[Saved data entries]

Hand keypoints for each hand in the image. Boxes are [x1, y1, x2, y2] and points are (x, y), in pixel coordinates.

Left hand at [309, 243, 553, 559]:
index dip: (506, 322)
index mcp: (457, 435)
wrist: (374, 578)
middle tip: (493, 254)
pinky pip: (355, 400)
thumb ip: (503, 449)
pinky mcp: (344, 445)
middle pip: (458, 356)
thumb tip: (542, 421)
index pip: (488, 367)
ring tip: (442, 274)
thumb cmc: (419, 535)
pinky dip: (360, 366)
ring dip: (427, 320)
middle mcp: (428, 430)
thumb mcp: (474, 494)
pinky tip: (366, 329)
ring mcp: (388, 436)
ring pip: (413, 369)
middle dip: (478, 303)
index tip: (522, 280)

...

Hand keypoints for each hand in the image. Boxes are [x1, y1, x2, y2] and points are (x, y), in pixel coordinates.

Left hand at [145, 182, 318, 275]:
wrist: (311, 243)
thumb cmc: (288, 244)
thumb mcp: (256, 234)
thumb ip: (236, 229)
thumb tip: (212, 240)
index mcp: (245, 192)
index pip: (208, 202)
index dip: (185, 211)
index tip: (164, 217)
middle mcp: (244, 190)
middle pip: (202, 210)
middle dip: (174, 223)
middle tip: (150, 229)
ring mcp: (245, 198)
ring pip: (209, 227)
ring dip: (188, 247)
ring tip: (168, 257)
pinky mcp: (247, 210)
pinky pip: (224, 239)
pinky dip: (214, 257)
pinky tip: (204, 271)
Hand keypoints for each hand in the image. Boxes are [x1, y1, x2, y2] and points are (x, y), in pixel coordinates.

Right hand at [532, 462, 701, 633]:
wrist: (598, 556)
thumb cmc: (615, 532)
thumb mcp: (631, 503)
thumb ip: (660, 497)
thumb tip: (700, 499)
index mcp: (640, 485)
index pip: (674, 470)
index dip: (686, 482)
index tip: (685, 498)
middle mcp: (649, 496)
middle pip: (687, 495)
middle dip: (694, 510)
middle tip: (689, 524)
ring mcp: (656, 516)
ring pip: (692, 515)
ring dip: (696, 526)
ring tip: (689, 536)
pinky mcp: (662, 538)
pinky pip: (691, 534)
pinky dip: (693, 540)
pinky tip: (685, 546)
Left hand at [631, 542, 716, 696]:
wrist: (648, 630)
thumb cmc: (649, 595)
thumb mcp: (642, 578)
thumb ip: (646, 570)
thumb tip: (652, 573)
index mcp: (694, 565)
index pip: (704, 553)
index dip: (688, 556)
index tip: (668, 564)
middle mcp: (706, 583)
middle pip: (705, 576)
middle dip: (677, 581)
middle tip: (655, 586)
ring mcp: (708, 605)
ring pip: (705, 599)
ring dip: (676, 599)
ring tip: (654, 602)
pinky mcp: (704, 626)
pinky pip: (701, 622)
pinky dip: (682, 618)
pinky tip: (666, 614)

* _Exercise details_
Of the entries above, transcribe exactly those lines that fall between the line containing "Right hand at" and the line containing "thumb tip: (652, 573)", together with those two lines.

* _Exercise output_
Right hand at [532, 462, 701, 633]:
wrist: (598, 556)
thumb cmc: (615, 532)
thumb mcp: (631, 503)
thumb ip: (660, 497)
thumb tip: (700, 499)
index mcp: (640, 485)
index pip: (674, 470)
index dip: (686, 482)
index tip: (685, 498)
middle mcp: (649, 496)
middle pip: (687, 495)
middle dip: (694, 510)
middle tip: (689, 524)
ring mcp: (656, 516)
ring pip: (692, 515)
ring dip: (696, 526)
ring tip: (689, 536)
pinky mcp: (662, 538)
pinky pip: (691, 534)
pinky dip: (693, 540)
pinky tip: (685, 546)
Left hand at [631, 542, 716, 696]:
wrist: (648, 630)
thumb cmc: (649, 595)
thumb mcp: (642, 578)
thumb ip: (646, 570)
thumb tip: (652, 573)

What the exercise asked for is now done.